Within your breakout room, describe your interpretation of the quote from Adorno and Horkheimer’s essay. Assign someone in your room to discuss the interpretation when we rejoin the full class session.

Room 1

The step from telephone to radio has clearly distinguished the roles. The former still allowed the subscriber to play the role of subject, and was liberal. The latter is democratic: it turns all participants into listeners and authoritatively subjects them to broadcast programs which are all exactly the same. No machinery of rejoinder has been devised, and private broadcasters are denied any freedom (14).

Room 2

In a film, the outcome can be invariably predicted at the start—who will be rewarded, punished, forgotten—and in light music the prepared ear can always guess the continuation after the first bars of a hit song and is gratified when it actually occurs (15).

Room 3

The familiar experience of the moviegoer who perceives the street as a continuation of the film he has just left, because the film seeks to reproduce the world of everyday perception has become the guideline of production…Since the abrupt introduction of the sound film, mechanical duplication has been entirely subservient to this objective (16).

Room 4

Unending sameness also governs the relationship to the past… The machine is rotating on the spot. While it already determines consumption, it rejects anything untried as a risk. In film, any manuscript which is not reassuringly based on a best-seller is viewed with mistrust (17).

Room 5

To the extent that cartoons do more than accustom the senses to the new tempo, they hammer into every brain the old lesson that continuous attrition [friction], the breaking down of all individual resistance, is the condition of life in this society.
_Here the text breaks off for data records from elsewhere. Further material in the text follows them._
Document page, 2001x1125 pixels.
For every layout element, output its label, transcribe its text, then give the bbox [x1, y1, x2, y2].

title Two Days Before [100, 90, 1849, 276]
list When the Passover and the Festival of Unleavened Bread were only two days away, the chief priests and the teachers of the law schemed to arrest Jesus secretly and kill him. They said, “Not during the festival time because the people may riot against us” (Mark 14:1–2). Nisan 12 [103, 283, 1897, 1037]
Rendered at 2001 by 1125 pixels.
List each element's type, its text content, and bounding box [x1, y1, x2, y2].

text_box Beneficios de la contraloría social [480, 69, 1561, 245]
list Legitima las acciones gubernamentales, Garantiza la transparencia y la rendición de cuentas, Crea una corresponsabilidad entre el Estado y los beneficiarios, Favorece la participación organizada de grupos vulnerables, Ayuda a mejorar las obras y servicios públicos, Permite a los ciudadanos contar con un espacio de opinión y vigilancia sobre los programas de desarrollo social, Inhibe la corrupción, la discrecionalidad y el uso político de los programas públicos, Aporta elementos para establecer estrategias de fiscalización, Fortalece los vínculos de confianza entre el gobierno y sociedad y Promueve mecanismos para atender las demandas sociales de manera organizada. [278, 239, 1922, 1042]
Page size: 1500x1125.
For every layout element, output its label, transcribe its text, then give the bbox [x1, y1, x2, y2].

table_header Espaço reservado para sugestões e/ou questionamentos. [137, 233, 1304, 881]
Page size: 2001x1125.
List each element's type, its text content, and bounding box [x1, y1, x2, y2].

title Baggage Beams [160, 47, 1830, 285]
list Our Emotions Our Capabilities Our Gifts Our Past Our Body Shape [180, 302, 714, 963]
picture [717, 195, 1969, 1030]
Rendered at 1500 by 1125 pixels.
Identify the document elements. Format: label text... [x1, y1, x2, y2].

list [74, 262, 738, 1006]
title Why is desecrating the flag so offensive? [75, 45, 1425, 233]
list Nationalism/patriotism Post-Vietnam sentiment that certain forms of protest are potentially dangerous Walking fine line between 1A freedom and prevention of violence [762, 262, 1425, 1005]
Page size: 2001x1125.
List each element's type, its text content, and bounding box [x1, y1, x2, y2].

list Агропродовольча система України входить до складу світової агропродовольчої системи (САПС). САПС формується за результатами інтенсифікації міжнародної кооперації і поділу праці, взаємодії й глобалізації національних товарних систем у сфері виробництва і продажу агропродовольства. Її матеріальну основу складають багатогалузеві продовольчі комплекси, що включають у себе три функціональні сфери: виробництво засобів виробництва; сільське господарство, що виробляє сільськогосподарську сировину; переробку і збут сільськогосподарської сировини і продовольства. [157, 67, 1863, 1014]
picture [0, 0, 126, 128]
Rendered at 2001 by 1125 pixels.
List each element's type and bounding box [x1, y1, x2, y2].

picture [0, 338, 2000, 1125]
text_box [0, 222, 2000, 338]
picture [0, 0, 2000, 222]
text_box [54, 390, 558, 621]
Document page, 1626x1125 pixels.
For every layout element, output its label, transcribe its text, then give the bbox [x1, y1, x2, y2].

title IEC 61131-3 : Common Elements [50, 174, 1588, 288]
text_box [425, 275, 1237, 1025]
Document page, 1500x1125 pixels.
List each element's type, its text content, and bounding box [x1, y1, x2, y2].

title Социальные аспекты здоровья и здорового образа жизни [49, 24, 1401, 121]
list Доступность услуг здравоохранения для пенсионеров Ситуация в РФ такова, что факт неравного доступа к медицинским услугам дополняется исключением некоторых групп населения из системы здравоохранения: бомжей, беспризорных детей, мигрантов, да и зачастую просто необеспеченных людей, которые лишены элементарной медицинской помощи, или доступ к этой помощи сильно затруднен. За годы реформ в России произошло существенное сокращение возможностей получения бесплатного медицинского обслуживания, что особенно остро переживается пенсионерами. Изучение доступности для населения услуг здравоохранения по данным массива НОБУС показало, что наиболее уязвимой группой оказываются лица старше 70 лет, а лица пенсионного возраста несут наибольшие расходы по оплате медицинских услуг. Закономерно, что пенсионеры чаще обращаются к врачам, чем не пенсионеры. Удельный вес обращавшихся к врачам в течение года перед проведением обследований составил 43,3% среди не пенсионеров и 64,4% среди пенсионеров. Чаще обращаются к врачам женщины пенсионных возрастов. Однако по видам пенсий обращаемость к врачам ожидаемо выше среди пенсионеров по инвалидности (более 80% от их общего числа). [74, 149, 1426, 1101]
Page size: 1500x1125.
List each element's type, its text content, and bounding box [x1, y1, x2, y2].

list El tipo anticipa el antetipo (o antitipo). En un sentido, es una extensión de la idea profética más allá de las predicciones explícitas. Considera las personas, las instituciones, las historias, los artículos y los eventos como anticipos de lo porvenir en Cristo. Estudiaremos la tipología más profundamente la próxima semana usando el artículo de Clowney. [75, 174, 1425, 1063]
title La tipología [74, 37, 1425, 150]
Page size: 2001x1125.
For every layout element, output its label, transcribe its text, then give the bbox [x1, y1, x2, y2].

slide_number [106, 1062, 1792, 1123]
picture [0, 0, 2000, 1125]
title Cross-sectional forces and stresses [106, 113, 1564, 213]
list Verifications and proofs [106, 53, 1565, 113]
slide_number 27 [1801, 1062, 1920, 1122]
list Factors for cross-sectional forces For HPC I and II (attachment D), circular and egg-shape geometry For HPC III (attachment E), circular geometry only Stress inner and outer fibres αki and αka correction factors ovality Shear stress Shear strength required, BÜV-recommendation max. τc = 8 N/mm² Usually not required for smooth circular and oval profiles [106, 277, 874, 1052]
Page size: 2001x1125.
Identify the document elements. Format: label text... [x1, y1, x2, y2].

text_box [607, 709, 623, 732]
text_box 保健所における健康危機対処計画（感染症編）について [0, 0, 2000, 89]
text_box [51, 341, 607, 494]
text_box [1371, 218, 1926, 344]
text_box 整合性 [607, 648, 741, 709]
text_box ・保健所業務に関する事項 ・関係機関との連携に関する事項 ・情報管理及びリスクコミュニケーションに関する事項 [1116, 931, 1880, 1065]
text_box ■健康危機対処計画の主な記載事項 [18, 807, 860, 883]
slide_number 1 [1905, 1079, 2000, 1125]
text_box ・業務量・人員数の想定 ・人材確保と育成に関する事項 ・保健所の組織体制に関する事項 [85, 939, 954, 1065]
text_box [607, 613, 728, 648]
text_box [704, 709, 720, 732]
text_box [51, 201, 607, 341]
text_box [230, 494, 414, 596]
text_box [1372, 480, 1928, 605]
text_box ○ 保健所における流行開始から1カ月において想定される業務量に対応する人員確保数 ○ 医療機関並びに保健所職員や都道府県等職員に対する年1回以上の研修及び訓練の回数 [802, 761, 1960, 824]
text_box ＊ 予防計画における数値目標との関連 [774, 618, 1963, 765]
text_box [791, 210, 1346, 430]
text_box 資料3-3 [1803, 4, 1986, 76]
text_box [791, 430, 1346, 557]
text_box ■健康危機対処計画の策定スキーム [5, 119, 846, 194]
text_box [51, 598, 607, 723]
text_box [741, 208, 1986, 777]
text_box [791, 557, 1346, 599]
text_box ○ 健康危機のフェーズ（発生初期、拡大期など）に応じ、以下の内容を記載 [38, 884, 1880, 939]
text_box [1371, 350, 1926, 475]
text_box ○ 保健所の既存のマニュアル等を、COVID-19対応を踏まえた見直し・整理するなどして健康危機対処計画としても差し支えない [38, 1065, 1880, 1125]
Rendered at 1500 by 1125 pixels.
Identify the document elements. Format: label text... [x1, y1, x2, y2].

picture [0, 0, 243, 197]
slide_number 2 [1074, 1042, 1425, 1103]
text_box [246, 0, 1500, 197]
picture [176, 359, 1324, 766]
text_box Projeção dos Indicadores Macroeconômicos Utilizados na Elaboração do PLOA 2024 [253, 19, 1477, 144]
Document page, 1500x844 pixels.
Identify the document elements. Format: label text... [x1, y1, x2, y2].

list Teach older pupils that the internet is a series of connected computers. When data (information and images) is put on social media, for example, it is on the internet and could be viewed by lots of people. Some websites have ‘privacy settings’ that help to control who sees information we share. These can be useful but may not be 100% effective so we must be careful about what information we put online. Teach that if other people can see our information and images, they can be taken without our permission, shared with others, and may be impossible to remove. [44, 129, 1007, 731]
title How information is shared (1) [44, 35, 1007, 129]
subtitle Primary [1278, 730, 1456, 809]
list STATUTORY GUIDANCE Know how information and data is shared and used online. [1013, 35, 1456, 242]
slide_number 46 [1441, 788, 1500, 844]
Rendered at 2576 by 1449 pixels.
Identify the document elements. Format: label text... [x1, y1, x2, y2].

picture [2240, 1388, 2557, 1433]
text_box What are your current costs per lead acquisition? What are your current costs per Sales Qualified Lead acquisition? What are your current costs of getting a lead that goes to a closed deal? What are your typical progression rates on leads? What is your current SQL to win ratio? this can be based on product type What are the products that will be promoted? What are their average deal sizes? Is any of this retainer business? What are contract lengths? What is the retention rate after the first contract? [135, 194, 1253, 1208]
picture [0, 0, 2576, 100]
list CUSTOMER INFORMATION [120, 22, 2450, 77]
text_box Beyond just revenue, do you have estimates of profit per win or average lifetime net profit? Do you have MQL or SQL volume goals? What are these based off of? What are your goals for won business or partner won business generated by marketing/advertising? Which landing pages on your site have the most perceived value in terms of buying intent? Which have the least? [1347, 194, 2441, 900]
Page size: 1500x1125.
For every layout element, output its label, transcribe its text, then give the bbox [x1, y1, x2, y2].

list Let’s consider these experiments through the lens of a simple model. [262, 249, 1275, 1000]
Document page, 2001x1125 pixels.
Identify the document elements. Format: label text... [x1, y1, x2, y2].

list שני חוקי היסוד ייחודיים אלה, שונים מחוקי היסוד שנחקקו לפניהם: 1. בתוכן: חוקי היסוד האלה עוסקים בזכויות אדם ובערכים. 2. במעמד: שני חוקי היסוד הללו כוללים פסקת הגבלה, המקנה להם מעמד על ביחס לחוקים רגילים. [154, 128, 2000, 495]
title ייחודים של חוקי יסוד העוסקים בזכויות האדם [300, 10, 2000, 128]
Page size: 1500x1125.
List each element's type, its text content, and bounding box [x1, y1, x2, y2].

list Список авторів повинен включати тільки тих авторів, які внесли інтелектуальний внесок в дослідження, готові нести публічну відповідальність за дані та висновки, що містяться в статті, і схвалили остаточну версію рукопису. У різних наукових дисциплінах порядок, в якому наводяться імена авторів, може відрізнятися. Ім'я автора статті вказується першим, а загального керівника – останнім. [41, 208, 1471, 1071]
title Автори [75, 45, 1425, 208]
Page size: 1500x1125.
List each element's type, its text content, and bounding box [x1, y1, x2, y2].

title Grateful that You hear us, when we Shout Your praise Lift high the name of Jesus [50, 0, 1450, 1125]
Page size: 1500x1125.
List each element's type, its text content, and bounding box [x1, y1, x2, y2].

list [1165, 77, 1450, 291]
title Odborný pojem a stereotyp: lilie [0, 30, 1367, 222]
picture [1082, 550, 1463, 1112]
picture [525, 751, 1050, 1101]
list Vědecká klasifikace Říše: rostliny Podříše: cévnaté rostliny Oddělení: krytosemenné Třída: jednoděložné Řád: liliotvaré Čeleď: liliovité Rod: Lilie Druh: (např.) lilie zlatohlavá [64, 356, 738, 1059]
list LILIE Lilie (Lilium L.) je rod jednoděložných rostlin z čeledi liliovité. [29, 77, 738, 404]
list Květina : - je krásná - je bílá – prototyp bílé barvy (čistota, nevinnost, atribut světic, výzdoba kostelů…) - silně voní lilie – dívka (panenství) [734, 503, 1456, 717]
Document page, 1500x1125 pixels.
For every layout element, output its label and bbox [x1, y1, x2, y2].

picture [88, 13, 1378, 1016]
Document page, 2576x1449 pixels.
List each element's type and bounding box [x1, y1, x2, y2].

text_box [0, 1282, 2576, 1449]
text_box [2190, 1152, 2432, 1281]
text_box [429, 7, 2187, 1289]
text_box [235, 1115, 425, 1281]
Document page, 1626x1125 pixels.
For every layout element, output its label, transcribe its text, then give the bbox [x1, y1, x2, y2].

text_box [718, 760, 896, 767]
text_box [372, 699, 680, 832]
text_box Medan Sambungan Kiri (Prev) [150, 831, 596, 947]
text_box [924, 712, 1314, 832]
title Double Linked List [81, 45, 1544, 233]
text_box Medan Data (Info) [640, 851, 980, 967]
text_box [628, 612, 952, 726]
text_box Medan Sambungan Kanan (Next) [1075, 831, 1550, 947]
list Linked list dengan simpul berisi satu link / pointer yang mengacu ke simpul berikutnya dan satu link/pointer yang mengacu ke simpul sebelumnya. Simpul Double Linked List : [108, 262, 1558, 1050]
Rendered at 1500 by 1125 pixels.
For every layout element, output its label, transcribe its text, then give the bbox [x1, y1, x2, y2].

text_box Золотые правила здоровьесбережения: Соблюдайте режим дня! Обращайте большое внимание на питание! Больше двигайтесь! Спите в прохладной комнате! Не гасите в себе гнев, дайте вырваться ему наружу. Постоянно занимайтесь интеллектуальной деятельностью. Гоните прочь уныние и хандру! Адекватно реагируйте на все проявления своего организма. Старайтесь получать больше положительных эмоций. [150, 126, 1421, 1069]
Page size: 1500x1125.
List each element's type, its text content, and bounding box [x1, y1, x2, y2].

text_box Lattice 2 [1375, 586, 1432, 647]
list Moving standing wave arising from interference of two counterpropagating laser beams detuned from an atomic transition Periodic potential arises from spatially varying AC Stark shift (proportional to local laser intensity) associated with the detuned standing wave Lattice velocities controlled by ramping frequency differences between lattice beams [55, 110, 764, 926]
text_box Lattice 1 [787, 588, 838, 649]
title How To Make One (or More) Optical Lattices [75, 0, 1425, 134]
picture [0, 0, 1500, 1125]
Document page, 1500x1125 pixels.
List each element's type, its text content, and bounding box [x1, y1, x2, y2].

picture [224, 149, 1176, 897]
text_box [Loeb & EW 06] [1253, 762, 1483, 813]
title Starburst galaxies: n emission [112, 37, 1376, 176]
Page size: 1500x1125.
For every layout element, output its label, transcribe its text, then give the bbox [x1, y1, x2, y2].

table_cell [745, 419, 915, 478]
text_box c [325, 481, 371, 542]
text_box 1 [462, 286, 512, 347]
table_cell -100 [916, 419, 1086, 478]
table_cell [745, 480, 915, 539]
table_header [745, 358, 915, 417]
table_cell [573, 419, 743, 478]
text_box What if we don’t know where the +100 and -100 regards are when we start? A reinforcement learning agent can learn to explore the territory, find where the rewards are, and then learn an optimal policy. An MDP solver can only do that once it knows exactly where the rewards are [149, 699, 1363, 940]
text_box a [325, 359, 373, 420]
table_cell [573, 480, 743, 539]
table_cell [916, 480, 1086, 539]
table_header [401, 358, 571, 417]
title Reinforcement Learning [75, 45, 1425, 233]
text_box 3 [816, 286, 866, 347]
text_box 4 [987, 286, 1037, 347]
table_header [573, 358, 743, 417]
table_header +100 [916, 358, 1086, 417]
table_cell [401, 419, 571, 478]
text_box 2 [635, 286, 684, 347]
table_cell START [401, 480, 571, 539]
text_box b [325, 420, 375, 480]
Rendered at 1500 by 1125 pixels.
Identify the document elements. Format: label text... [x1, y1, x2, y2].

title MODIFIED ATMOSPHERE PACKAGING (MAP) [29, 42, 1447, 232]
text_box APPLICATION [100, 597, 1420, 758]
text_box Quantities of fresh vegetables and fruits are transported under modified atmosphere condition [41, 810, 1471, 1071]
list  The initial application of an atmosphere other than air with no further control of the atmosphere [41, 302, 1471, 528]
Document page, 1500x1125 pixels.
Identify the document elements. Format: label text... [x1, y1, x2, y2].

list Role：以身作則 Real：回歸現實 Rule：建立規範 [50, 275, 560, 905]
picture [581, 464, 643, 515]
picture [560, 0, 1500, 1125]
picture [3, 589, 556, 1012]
Donald Duck in the cartoons and the unfortunate victims in real life receive their beatings so that the spectators can accustom themselves to theirs (19).

Room 6

In fascism radio becomes the universal mouthpiece of the Führer, in the loudspeakers on the street his voice merges with the howl of sirens proclaiming panic, from which modern propaganda is hard to distinguish in any case. The National Socialists knew that broadcasting gave their cause stature as the printing press did to the Reformation. The Führer’s metaphysical charisma, invented by the sociology of religion, turned out finally to be merely the omnipresence of his radio address (26).